Exercise instructions>
Each of the entries below needs to be given again exactly.

___ Given entries

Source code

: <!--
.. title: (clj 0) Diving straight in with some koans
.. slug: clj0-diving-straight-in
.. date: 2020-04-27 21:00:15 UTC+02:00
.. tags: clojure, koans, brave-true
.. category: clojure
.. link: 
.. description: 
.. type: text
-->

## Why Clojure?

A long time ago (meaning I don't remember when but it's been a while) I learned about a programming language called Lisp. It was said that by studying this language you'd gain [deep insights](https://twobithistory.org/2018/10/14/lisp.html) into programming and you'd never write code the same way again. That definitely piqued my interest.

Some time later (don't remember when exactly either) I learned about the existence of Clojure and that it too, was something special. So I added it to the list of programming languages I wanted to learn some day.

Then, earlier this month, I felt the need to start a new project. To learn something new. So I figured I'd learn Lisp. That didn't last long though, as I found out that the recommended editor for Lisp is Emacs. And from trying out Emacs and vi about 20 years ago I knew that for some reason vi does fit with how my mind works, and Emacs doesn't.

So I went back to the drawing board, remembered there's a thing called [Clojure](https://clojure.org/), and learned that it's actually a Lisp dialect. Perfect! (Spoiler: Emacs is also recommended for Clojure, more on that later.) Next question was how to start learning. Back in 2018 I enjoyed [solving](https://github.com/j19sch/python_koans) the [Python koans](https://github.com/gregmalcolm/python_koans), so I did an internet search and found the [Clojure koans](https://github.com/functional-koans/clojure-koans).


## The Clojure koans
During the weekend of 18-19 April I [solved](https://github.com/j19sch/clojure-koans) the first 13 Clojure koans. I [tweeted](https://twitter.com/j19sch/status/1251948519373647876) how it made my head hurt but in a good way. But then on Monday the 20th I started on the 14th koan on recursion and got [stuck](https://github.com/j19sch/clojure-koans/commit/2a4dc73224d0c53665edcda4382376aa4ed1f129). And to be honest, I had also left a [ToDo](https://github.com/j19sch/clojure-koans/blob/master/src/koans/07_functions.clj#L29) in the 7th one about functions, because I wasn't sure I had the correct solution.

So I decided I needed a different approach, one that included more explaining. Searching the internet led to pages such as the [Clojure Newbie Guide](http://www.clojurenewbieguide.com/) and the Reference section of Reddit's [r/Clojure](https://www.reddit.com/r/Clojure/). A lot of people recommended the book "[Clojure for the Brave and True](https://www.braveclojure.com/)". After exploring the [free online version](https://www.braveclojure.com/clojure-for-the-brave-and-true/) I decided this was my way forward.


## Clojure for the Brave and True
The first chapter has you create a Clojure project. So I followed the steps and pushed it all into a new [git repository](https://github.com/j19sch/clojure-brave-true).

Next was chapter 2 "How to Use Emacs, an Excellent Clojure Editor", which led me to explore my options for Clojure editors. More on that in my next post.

______

Task response>
Source code

: <!--
.. title: (clj 0) Diving straight in with some koans
.. slug: clj0-diving-straight-in
.. date: 2020-04-27 21:00:15 UTC+02:00
.. tags: clojure, koans, brave-true
.. category: clojure
.. link: 
.. description: 
.. type: text
-->

## Why Clojure?

A long time ago (meaning I don't remember when but it's been a while) I learned about a programming language called Lisp. It was said that by studying this language you'd gain [deep insights](https://twobithistory.org/2018/10/14/lisp.html) into programming and you'd never write code the same way again. That definitely piqued my interest.

Some time later (don't remember when exactly either) I learned about the existence of Clojure and that it too, was something special. So I added it to the list of programming languages I wanted to learn some day.

Then, earlier this month, I felt the need to start a new project. To learn something new. So I figured I'd learn Lisp. That didn't last long though, as I found out that the recommended editor for Lisp is Emacs. And from trying out Emacs and vi about 20 years ago I knew that for some reason vi does fit with how my mind works, and Emacs doesn't.

So I went back to the drawing board, remembered there's a thing called [Clojure](https://clojure.org/), and learned that it's actually a Lisp dialect. Perfect! (Spoiler: Emacs is also recommended for Clojure, more on that later.) Next question was how to start learning. Back in 2018 I enjoyed [solving](https://github.com/j19sch/python_koans) the [Python koans](https://github.com/gregmalcolm/python_koans), so I did an internet search and found the [Clojure koans](https://github.com/functional-koans/clojure-koans).


## The Clojure koans
During the weekend of 18-19 April I [solved](https://github.com/j19sch/clojure-koans) the first 13 Clojure koans. I [tweeted](https://twitter.com/j19sch/status/1251948519373647876) how it made my head hurt but in a good way. But then on Monday the 20th I started on the 14th koan on recursion and got [stuck](https://github.com/j19sch/clojure-koans/commit/2a4dc73224d0c53665edcda4382376aa4ed1f129). And to be honest, I had also left a [ToDo](https://github.com/j19sch/clojure-koans/blob/master/src/koans/07_functions.clj#L29) in the 7th one about functions, because I wasn't sure I had the correct solution.

So I decided I needed a different approach, one that included more explaining. Searching the internet led to pages such as the [Clojure Newbie Guide](http://www.clojurenewbieguide.com/) and the Reference section of Reddit's [r/Clojure](https://www.reddit.com/r/Clojure/). A lot of people recommended the book "[Clojure for the Brave and True](https://www.braveclojure.com/)". After exploring the [free online version](https://www.braveclojure.com/clojure-for-the-brave-and-true/) I decided this was my way forward.


## Clojure for the Brave and True
The first chapter has you create a Clojure project. So I followed the steps and pushed it all into a new [git repository](https://github.com/j19sch/clojure-brave-true).

Next was chapter 2 "How to Use Emacs, an Excellent Clojure Editor", which led me to explore my options for Clojure editors. More on that in my next post.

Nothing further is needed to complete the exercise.